Ushuaia, Tierra del Fuego – 26 de enero de 2026 – Un avión militar del Departamento de Defensa de Estados Unidos aterrizó este domingo en el Aeropuerto Internacional Malvinas Argentinas de Ushuaia, en medio de un fuerte hermetismo oficial y coincidiendo con la reciente intervención federal del puerto local ordenada por el Gobierno nacional.
El Boeing C-40 Clipper de la Fuerza Aérea estadounidense (USAF), un modelo conocido como “oficina en el cielo” utilizado para el traslado de altos funcionarios y mandos militares, arribó a las 11:22 horas procedente del Aeroparque Jorge Newbery de Buenos Aires. El vuelo había partido originalmente el 23 de enero desde la Joint Base Andrews, en Maryland (EE.UU.), con escalas previas en San Juan de Puerto Rico y en la capital argentina, donde permaneció casi 24 horas.

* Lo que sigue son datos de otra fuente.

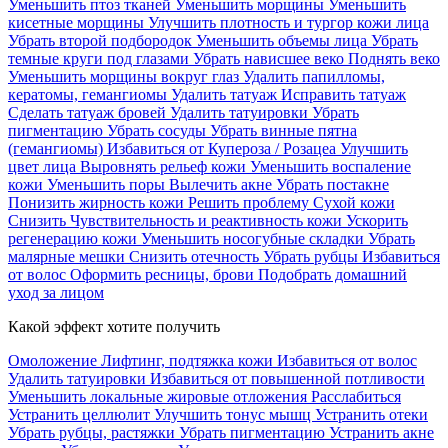
Уменьшить птоз тканей
Уменьшить морщины
Уменьшить
кисетные морщины
Улучшить плотность и тургор кожи лица
Убрать второй подбородок
Уменьшить объемы лица
Убрать
темные круги под глазами
Убрать нависшее веко
Поднять веко
Уменьшить морщины вокруг глаз
Удалить папилломы,
кератомы, гемангиомы
Удалить татуаж
Исправить татуаж
Сделать татуаж бровей
Удалить татуировки
Убрать
пигментацию
Убрать сосуды
Убрать винные пятна
(гемангиомы)
Избавиться от Купероза / Розацеа
Улучшить
цвет лица
Выровнять рельеф кожи
Уменьшить воспаление
кожи
Уменьшить поры
Вылечить акне
Убрать постакне
Понизить жирность кожи
Решить проблему Сухой кожи
Cнизить Чувствительность и реактивность кожи
Ускорить
регенерацию кожи
Уменьшить носогубные складки
Убрать
малярные мешки
Снизить отечность
Убрать рубцы
Избавиться
от волос
Оформить ресницы, брови
Подобрать домашний
уход за лицом
Какой эффект хотите получить
Омоложение
Лифтинг, подтяжка кожи
Избавиться от волос
Удалить татуировки
Избавиться от повышенной потливости
Уменьшить локальные жировые отложения
Расслабиться
Устранить целлюлит
Улучшить тонус мышц
Устранить отеки
Убрать рубцы, растяжки
Убрать пигментацию
Устранить акне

El Gobierno nacional no emitió ninguna comunicación oficial sobre el arribo ni sobre los motivos del viaje, lo que generó inmediata inquietud en las autoridades provinciales de Tierra del Fuego. La gobernación, a cargo de Gustavo Melella, aclaró que no tuvo ninguna injerencia ni información previa sobre la operación.
Posteriormente, la Embajada de Estados Unidos en Argentina precisó que se trató de una visita oficial de una delegación bipartidaria del Comité de Energía y Comercio de la Cámara de Representantes. Según el comunicado, los legisladores se reunieron con funcionarios gubernamentales y actores clave para tratar temas como la degradación de entornos naturales, la tramitación de permisos para la gestión de minas y residuos, el procesamiento de minerales críticos, la investigación en salud pública y la seguridad médica. La comitiva también tiene previsto visitar la provincia de Neuquén.
El episodio se produce días después de que el Ejecutivo nacional, a través de la Agencia Nacional de Puertos y Navegación, dispusiera la intervención administrativa del Puerto de Ushuaia por el término de 12 meses, argumentando irregularidades financieras y fallas de infraestructura. La medida, que suspende la habilitación del puerto (aunque diferida para no afectar la temporada de cruceros), desplazó a las autoridades provinciales del control operativo de una de las terminales más estratégicas del país, clave para la proyección argentina en la Antártida y la soberanía en el Atlántico Sur.
La coincidencia temporal entre la intervención portuaria y la llegada del avión militar alimentó especulaciones sobre posibles acuerdos entre los gobiernos de Javier Milei y Donald Trump, incluyendo versiones sobre un interés estadounidense en instalar o influir en una Base Naval Integrada en Ushuaia. Desde sectores opositores se cuestionó la falta de información y el eventual impacto en la soberanía nacional.
Hasta el momento, ni la Cancillería ni la Casa Rosada ampliaron detalles sobre la visita, que se suma a otros contactos recientes de alto nivel entre ambos países, incluyendo visitas previas de comandantes del Comando Sur de EE.UU. a Ushuaia.